« Rapidement ? dit Barbebois. Houm ! Oui, c’est vrai. Plus rapidement que je ne l’aurais cru. En fait, je ne les ai pas vus aussi éveillés depuis bien des lustres. Nous les Ents, nous n’aimons pas être secoués ; et nous ne nous secouons jamais, sauf s’il devient évident que nos arbres et nos vies courent un grave danger. Dans cette Forêt, ça n’est pas arrivé depuis les guerres entre Sauron et les Hommes de la Mer. C’est l’ouvrage des Orques, le massacre gratuit de nos arbres –
« Allez-vous réellement briser les portes d’Isengard ? » demanda Merry.
« Ho, hm, eh bien, nous en serions capables, vous savez ! Vous ne comprenez peut-être pas à quel point nous sommes forts. Peut-être avez-vous entendu parler des Trolls ? Ils sont terriblement forts. Mais les Trolls ne sont que des contrefaçons faites par l’Ennemi durant la Grande Obscurité, une parodie des Ents, comme les Orques étaient une parodie des Elfes. Nous sommes plus forts que les Trolls. Nous venons des os de la terre. Comme les racines des arbres, nous pouvons fendre la pierre, mais plus rapidement, bien plus rapidement, quand notre esprit s’échauffe ! Si nous ne sommes pas abattus, détruits par le feu ou soufflés par quelque sorcellerie, nous pouvons faire voler Isengard en éclats et réduire ses murailles en miettes. »
« Mais Saruman tentera de vous arrêter, non ? »
« Hm, euh, oui, c’est exact. Je ne l’ai pas oublié. En fait, j’y ai longuement réfléchi. Mais voyez-vous, une grande partie des Ents sont plus jeunes que moi, de bien des générations d’arbres. Ils sont tous réveillés, à présent, et leur esprit n’est voué qu’à une chose : briser Isengard. Mais ils se remettront à réfléchir bien assez vite ; ils se refroidiront un peu quand nous prendrons notre boisson du soir. Quelle soif nous aurons ! Mais qu’ils marchent, maintenant, qu’ils chantent ! Nous avons une longue route à faire, et il y aura encore le temps de réfléchir. C’est quelque chose que d’être partis. »
Barbebois poursuivit sa marche, chantant avec les autres un moment. Mais après quelque temps, sa voix se réduisit à un murmure et il retomba dans le silence. Pippin remarqua que son vieux front était plissé et noueux. Enfin, il releva la tête, et Pippin vit que ses yeux avaient un air triste, triste mais pas malheureux. Une lueur était en eux, comme si la flamme verte avait pénétré plus avant dans les sombres puits de sa pensée.
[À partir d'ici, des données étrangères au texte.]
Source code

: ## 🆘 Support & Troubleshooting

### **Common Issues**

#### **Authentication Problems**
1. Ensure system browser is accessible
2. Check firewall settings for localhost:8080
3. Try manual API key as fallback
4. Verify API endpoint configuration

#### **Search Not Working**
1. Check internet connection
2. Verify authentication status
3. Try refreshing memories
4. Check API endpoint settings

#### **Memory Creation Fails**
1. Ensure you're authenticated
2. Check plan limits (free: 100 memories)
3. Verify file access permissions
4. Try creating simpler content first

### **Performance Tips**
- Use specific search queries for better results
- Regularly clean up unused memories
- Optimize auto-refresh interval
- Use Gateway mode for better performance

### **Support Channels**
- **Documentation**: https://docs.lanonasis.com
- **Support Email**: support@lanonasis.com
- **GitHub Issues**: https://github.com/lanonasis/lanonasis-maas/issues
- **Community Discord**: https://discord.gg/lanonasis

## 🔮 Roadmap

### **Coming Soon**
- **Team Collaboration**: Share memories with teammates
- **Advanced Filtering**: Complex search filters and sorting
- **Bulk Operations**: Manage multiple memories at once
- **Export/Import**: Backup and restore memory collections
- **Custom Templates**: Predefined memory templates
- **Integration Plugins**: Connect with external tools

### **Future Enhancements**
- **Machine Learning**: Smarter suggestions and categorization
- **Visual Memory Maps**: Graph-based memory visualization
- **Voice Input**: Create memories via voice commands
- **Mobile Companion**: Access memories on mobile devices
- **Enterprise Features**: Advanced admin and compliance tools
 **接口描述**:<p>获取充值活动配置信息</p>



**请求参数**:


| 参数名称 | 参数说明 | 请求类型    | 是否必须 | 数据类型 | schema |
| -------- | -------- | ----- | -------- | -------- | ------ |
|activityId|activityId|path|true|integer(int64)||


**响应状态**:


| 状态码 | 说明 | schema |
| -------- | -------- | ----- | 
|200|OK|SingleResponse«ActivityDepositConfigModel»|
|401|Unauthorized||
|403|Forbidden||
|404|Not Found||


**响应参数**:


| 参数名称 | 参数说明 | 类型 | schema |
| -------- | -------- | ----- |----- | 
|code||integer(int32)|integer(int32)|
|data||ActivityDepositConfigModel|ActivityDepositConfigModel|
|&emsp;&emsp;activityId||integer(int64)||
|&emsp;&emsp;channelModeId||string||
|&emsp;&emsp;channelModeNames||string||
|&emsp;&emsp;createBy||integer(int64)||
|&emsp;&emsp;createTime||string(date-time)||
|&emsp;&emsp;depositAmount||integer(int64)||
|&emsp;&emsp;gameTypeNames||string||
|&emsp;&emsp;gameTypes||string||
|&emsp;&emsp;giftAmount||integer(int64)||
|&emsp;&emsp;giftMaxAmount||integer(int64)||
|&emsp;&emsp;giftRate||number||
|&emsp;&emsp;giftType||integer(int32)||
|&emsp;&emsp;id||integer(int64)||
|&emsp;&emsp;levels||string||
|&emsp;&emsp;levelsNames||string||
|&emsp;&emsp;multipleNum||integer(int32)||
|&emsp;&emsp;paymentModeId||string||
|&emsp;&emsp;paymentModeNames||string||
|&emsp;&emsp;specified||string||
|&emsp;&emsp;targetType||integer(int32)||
« Bien entendu, il est tout à fait probable, mes amis, dit-il lentement, tout à fait probable que nous courons vers notre perte : la dernière marche des Ents. Mais si nous restions chez nous à ne rien faire, notre perte viendrait tôt ou tard, de toute façon. Cette pensée a longuement mûri dans nos cœurs ; c’est pourquoi nous marchons aujourd’hui. Ce n’était pas une décision hâtive. Au moins, la dernière marche des Ents pourrait valoir une chanson. Oui, soupira-t-il, nous pourrions aider les autres peuples avant de disparaître. J’aurais tout de même voulu voir se réaliser les chansons sur les Ents-Femmes. J’aurais tant aimé revoir Fimbrethil. Mais voilà, mes amis : les chansons, tout comme les arbres, ne portent leurs fruits qu’au moment voulu et à leur manière ; et parfois, ils se gâtent prématurément. »
Les Ents continuaient d’avancer à vive allure. Ils étaient descendus dans un long repli des terres qui dévalaient vers le sud ; à présent, ils se mirent à grimper et grimper, jusqu’à la haute crête à l’ouest. Les bois laissèrent place à des bouleaux réunis en bosquets épars, puis à des pentes dénudées où ne poussaient que quelques pins décharnés. Le soleil sombra derrière le dos de la colline qu’ils étaient en train d’escalader, faisant place à un crépuscule gris.